# Extracted page text data
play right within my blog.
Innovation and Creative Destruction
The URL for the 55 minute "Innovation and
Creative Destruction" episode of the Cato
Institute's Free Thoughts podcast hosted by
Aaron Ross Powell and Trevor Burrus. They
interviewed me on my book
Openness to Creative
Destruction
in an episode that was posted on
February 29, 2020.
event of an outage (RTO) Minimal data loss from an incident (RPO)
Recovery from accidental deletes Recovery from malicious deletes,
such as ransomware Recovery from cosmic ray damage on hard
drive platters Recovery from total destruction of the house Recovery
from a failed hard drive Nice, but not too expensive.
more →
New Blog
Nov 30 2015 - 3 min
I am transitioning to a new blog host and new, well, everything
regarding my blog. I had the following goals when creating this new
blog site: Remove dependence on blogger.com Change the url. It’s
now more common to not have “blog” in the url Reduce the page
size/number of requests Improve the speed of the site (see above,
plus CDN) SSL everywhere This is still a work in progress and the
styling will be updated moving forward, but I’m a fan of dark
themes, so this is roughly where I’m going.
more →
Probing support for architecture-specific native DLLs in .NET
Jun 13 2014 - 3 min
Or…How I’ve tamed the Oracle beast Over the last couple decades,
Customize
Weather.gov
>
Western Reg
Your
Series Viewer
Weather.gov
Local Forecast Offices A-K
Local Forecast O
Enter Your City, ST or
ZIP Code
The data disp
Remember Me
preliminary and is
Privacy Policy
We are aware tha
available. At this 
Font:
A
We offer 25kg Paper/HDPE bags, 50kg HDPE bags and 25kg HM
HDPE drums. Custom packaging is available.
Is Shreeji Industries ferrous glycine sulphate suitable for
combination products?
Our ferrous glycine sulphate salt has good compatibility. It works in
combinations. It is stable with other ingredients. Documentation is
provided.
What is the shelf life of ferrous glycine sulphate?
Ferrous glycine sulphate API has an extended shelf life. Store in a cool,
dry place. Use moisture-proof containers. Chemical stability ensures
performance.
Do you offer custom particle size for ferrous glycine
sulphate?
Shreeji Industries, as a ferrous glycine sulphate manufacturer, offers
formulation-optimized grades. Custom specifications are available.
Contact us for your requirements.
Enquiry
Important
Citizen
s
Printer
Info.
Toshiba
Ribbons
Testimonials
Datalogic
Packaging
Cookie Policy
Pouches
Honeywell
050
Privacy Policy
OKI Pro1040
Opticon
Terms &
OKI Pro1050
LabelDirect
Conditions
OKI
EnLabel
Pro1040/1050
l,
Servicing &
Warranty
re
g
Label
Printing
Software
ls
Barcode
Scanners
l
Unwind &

# Work required
Your answer should be the lines from the one containing "The data disp" through the end of the records, both included, output exactly and with nothing added.

# Written solution
The data disp
Remember Me
preliminary and is
Privacy Policy
We are aware tha
available. At this 
Font:
A
We offer 25kg Paper/HDPE bags, 50kg HDPE bags and 25kg HM
HDPE drums. Custom packaging is available.
Is Shreeji Industries ferrous glycine sulphate suitable for
combination products?
Our ferrous glycine sulphate salt has good compatibility. It works in
combinations. It is stable with other ingredients. Documentation is
provided.
What is the shelf life of ferrous glycine sulphate?
Ferrous glycine sulphate API has an extended shelf life. Store in a cool,
dry place. Use moisture-proof containers. Chemical stability ensures
performance.
Do you offer custom particle size for ferrous glycine
sulphate?
Shreeji Industries, as a ferrous glycine sulphate manufacturer, offers
formulation-optimized grades. Custom specifications are available.
Contact us for your requirements.
Enquiry
Important
Citizen
s
Printer
Info.
Toshiba
Ribbons
Testimonials
Datalogic
Packaging
Cookie Policy
Pouches
Honeywell
050
Privacy Policy
OKI Pro1040
Opticon
Terms &
OKI Pro1050
LabelDirect
Conditions
OKI
EnLabel
Pro1040/1050
l,
Servicing &
Warranty
re
g
Label
Printing
Software
ls
Barcode
Scanners
l
Unwind &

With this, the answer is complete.